First Mortgage Managed Investments Pty Limited v Pittman
[2014] NSWCA 272
At a glance
Source factsCourt
Court of Appeal (NSW)
Decision date
2014-06-20
Before
Beazley P, Gleeson JA, Garling J
Source
Original judgment source is linked above.
Judgment (12 paragraphs)
Solicitors: Bransgroves Lawyers (Appellant) Brock Partners Lawyers (Respondents) File Number(s): 2012/396832 Decision under appeal Jurisdiction: 9111 Citation: First Mortgage Managed Investments Ltd v Pittman [2012] NSWSC 1332 Date of Decision: 01 November 2012 Before: Garling J File Number(s): 2008/288217
Judgment 1THE COURT: The Court delivered judgment in this appeal on 7 April 2014: First Mortgage Managed Investments Pty Limited v Pittman [2014] NSWCA 110 (Principal Judgment). This judgment should be read in conjunction with the Principal Judgment.

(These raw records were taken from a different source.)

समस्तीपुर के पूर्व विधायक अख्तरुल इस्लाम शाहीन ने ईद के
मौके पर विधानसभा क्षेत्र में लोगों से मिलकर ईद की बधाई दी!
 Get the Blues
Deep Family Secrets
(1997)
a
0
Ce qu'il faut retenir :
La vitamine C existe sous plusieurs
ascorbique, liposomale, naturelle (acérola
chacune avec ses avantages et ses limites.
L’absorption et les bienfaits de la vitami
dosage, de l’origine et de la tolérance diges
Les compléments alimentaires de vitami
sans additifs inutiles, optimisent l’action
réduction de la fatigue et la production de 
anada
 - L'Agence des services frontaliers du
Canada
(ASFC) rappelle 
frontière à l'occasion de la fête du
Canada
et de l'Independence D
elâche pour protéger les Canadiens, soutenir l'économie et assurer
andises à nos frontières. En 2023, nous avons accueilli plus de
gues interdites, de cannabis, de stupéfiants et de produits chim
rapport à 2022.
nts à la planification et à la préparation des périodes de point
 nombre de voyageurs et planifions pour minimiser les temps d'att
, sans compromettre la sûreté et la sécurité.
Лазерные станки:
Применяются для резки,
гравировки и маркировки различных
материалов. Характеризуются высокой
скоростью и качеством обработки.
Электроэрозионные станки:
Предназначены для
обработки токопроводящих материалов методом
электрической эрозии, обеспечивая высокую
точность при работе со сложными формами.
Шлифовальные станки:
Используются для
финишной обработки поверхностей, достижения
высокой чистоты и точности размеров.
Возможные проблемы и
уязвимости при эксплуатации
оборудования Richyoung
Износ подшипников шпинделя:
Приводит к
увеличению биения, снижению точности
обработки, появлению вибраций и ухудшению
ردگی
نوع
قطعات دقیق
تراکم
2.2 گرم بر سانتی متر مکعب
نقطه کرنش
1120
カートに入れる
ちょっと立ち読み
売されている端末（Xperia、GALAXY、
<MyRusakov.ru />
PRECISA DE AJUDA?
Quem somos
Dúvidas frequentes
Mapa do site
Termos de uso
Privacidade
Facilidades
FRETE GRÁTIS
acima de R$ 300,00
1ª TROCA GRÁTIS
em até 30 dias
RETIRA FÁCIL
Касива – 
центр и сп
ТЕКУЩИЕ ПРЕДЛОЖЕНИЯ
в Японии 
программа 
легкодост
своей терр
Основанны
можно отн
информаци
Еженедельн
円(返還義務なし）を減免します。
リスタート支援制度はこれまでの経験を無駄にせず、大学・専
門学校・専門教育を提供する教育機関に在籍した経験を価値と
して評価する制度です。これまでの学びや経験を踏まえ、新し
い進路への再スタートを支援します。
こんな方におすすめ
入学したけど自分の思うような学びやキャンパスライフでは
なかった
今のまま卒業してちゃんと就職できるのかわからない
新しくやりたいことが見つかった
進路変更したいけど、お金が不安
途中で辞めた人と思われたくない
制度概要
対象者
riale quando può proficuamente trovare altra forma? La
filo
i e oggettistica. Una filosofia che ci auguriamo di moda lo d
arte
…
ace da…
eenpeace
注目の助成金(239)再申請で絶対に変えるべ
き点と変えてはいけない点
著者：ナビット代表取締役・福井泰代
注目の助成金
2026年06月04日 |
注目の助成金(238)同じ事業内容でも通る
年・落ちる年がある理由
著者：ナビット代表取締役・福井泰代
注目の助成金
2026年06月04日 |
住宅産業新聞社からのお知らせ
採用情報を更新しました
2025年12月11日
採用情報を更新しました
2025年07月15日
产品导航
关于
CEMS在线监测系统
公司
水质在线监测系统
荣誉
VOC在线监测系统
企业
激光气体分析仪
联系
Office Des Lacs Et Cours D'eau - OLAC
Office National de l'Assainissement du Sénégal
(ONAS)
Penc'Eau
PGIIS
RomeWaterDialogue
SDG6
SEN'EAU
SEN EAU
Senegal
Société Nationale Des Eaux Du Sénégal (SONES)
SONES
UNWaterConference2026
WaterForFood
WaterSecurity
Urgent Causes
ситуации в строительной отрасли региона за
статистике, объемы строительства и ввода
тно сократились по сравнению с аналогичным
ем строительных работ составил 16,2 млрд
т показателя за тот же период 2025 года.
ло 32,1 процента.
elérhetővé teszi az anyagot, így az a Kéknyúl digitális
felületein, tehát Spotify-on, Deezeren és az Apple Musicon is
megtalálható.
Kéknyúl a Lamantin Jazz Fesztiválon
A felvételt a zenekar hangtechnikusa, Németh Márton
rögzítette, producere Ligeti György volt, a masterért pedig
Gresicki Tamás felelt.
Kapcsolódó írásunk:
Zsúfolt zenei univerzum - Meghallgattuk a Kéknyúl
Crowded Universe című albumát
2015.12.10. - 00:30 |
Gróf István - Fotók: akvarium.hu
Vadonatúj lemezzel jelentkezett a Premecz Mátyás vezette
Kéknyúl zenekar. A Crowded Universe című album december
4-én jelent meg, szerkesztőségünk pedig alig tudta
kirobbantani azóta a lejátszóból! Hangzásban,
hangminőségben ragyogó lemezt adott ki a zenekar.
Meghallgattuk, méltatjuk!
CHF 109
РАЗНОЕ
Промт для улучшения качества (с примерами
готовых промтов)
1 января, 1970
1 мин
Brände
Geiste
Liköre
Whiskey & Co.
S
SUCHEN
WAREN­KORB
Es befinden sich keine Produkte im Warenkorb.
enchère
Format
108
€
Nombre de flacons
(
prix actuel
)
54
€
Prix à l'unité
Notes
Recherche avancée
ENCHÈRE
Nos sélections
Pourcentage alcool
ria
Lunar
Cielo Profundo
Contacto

Background 2In the Principal Judgment, the Court allowed, in part, an appeal by the appellant (FMI) from orders made by the primary Judge which declared loan and mortgage documentation between FMI, as mortgagee, and the respondents, as borrowers (the FMI Mortgage) to be unenforceable. Orders 2 and 3 provided for the parties to file agreed short minutes of order giving effect to the reasons for judgment or to file written submissions in default of agreement. Order 4 provided that there would be no order as to the costs of the appeal. 3Under the FMI Mortgage, FMI lent the respondents a total of $2.025 million. Part of the moneys advanced by FMI was used by the respondents to discharge two existing mortgages over their properties (the Land). Those mortgages were referred to in the Principal Judgment, respectively, as the Flamanda Mortgage and the Moranon Mortgage. 4The Court upheld the primary Judge's finding that the FMI Mortgage was unjust within the meaning of s 7(1) of the Contracts Review Act 1980 (NSW) (the Act). However, the Court concluded (at [182]-[195]) that the primary Judge had erred in finding that the respondents should be relieved entirely of their obligation to repay the moneys advanced under the FMI Mortgage. 5In the Principal Judgment the Court re-exercised the discretion conferred by the Act in relation to the grant of relief to the respondents. The Court held (at [198]-[216]) that any relief granted to the respondents had to take account of the benefits they had derived from the FMI Mortgage. Those benefits included the moneys advanced by FMI that were used to discharge the Flamanda and Moranon Mortgages. The funds so applied amounted to $1,172,713.04. 6In the proceedings in the Common Law Division, the respondents' filed a cross-claim against Ms Locke, alleging that she had induced them by false representations and other wrongful acts to enter into the FMI Mortgage. The primary Judge dismissed the cross-claim notwithstanding that Ms Locke did not appear at the trial and that his Honour had made adverse findings against her. It appears that the respondents agreed that, since they had wholly succeeded against FMI, it was appropriate that an order should be made dismissing the cross-claim. Neither FMI nor the respondents joined Ms Locke as a party to the appeal. Nor did the respondents cross-appeal against the dismissal of their cross-claim.